Александр Архангельский — о деле Юрия Дмитриева, Delo Dmitrieva.

 

 

***

«Общество не может диктовать историку»

— Полтора года назад местные историки выдвинули гипотезу, что в Сандармохе были расстреляны не только жертвы политических репрессий, но и военнопленные финских концлагерей. К теме уже подключилось Российское военно-историческое общество (РВИО).

— Чем историк отличается от писателя и тем более любого идеолога? Историку все равно, к какому выводу он придет. Как только появляется идеолог, он сначала рисует ответ, а потом под ответ придумывает задачу. История — это задачник с вырванной последней страницей. Там нет ответов, там есть знания. РВИО попытается со свойственной ему идеологической страстью начать доказывать, что это было дело финнов, как когда-то история разворачивалась вокруг Катыни. А нормальный ответ историка: «Расследуйте». Расследуйте, не имея готового ответа. Если выяснится, что финны никого там не расстреливали, примите как данность. Если окажется вдруг, что стреляли, значит, это будет еще более трагическое место, и НКВД, которое действовало по воле Сталина, окажется в одном ряду с финскими расстрельными командами, которые действовали по воле Гитлера. Для РВИО такое сравнение — нож острый, они просто не понимают, чем все может обернуться.

— Но результаты исследования при большом желании могут фальсифицировать.

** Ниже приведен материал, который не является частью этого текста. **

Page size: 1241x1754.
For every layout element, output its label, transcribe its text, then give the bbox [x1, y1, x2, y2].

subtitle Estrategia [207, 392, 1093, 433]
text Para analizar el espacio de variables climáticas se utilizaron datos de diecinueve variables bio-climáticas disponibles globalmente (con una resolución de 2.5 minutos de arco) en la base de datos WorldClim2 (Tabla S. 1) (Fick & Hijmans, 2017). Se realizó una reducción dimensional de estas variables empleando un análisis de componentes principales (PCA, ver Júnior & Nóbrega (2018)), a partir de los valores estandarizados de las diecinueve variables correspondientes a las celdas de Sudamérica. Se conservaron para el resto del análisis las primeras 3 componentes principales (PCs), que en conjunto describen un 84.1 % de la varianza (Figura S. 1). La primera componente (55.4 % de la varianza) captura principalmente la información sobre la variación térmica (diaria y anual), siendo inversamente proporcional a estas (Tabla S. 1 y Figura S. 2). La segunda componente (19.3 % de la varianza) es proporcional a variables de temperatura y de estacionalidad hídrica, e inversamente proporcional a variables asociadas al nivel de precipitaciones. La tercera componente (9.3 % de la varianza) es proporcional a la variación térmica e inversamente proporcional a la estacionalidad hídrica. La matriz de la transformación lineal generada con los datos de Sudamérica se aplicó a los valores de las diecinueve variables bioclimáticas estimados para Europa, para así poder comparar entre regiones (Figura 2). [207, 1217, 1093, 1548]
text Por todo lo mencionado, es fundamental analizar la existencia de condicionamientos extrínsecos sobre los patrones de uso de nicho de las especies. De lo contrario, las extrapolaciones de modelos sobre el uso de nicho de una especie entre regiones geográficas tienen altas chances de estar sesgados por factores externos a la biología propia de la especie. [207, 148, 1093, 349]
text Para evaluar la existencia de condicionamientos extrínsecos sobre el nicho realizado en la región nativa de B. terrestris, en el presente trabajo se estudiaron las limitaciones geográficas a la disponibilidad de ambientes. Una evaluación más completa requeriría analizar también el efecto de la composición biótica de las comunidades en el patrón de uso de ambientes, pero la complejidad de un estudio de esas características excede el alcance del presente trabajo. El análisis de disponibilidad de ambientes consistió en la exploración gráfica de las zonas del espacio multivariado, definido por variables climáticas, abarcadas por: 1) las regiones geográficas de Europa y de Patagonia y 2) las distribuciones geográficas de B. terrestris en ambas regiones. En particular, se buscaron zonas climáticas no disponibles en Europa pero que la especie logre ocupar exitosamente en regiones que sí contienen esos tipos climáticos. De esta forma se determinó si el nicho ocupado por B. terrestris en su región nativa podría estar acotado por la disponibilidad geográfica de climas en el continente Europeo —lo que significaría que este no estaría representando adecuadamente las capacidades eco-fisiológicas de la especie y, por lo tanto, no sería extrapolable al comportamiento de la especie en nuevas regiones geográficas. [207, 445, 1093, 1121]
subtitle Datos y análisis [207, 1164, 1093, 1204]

— Могут. И тут мы выходим на следующую проблему — роль репутации в России и цена профессионального признания. Я говорю об историках, а не о жуликах. Я себе не представляю даже ангажированного историка, который будет говорить, что Сандармох — это не место уничтожения людей, принадлежащих к одному народу с палачами, а только лишь место расстрела военнопленных. Если к основному сюжету, связанному с НКВД, добавится еще один локальный эпизод истории Сандармоха, не фальсифицированный, а реальный, будем думать.

 

Александр Архангельский выступает в Сандармохе 5 августа

 

— Как контролировать эту работу?

— Должна быть общественная и научная дискуссия. Невозможно, чтобы только группа под контролем такого ангажированного института, как РВИО, приходила к выводам. Есть какие-то документы? Соберите международную конференцию, куда приедут всемирно известные архивисты, историки, занимающиеся темой памяти, посмотрят, как считывать эти документы. Главное историческое правило — критика источника. Общественный контроль в чем заключается? Общество не может диктовать историку. Но оно может настаивать на соблюдении всех академических процедур, в том числе взаимного научного контроля, открытого, без давления, без отпора, без отсева допущенных-недопущенных.

 

«Надо выходить из скорлупы»

— В одном из интервью вы условно разделили свою деятельность на несколько частей: одна связана с заработком, вторая — это саморазвитие. Третью вы охарактеризовали как правозащитную. В чем она заключается?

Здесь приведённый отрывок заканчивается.